[DATA FOR REVIEW Boundary: Start]

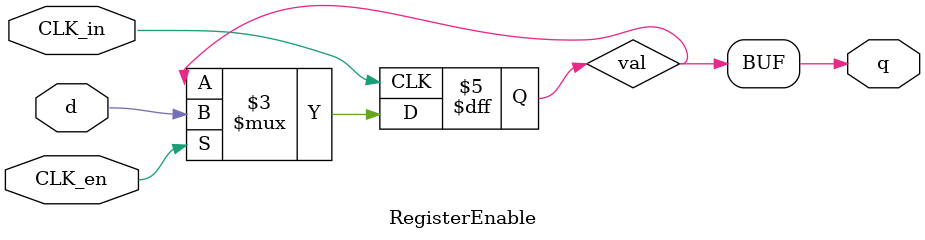
<source format=sv>
`timescale 1ns / 1ps


module DelayEnable
  #(
    parameter WIDTH = 1,
    parameter DELAY = 1
)
   (
    input [WIDTH-1:0]   InData,
    input               CLK_in,
    input               CLK_en,
    output [WIDTH-1:0]  OutData
);

    wire [WIDTH-1:0] chain[DELAY:0];
    assign chain[0] = InData;
    assign OutData = chain[DELAY];

    genvar i;

    generate
        for(i = 0; i < DELAY; i = i+1)
        begin
            RegisterEnable #(.WIDTH(WIDTH)) reg_i
            (
                .CLK_in(CLK_in),
                .CLK_en(CLK_en),
                .d(chain[i]),
                .q(chain[i+1])
            );
        end
    endgenerate

endmodule

module RegisterEnable
  #(
    parameter WIDTH = 1
)
   (
    input               CLK_in,
    input               CLK_en,
    input [WIDTH-1:0]   d,
    output [WIDTH-1:0]  q
);

    reg [WIDTH-1:0] val = '0;

    always @(posedge CLK_in)
    begin
        if (CLK_en) val <= d;
    end

    assign q = val;

endmodule

</source>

[DATA FOR REVIEW Boundary: End]

» **PROBLEM STATEMENT**
Could you set down exactly the lines above, from the one containing "reg [WIDTH-1:0] val = '0;" through the last, including both and nothing else?

» **RESULT**
    reg [WIDTH-1:0] val = '0;

    always @(posedge CLK_in)
    begin
        if (CLK_en) val <= d;
    end

    assign q = val;

endmodule

</source>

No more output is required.